Command exit status:
  255

Command output:
  (empty)

Command error:
  FATAL:   container creation failed: mount /proc/self/fd/4->/var/lib/singularity/mnt/session/rootfs error: while mounting image /proc/self/fd/4: failed to find loop device: could not attach image file to loop device: no loop devices available

Work dir:
  /home/DervisSalih/work/7e/02b6110799cea184ff1314a584c36b

Tip: you can replicate the issue by changing to the process work dir and entering the command `bash .command.run`

 -- Check '.nextflow.log' file for details

I also checked the loop devices available via ls /dev/loop* and it seems fine.

Full log:

nextflow.txt

Thank you, Umran

RenzoTale88 commented 3 months ago

@umranyaman many apologies for the very delayed reply to this. Are you still experiencing this issue with the newer release of the workflow?

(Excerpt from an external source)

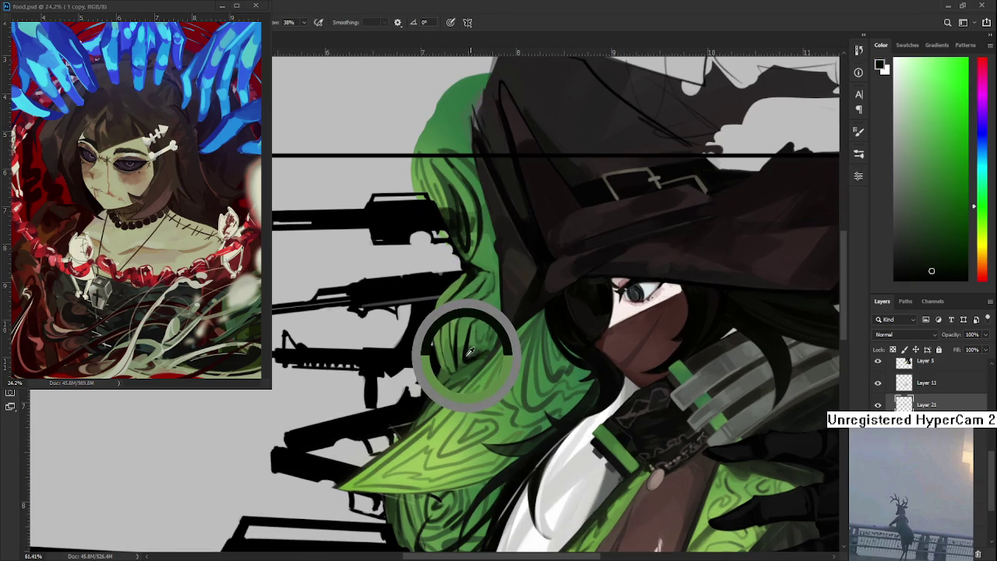
pyautogui.moveTo(470, 354); pyautogui.dragTo(467, 360)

umranyaman commented 2 months ago

Hi @RenzoTale88, thanks for the follow up. I dont encounter the issues above once setting the nextflow path as @SamStudio8 suggested. Mod runs smoothly so far, sv and snv was taking too long time(or there might be problem), so I only run the mod for now. I will also test sv and snv soon. I can open this as a separate issue as well.

Thanks, Umran

RenzoTale88 commented 2 months ago

@umranyaman thanks for confirming this. Yes, if you come across further issues please do open a new ticket.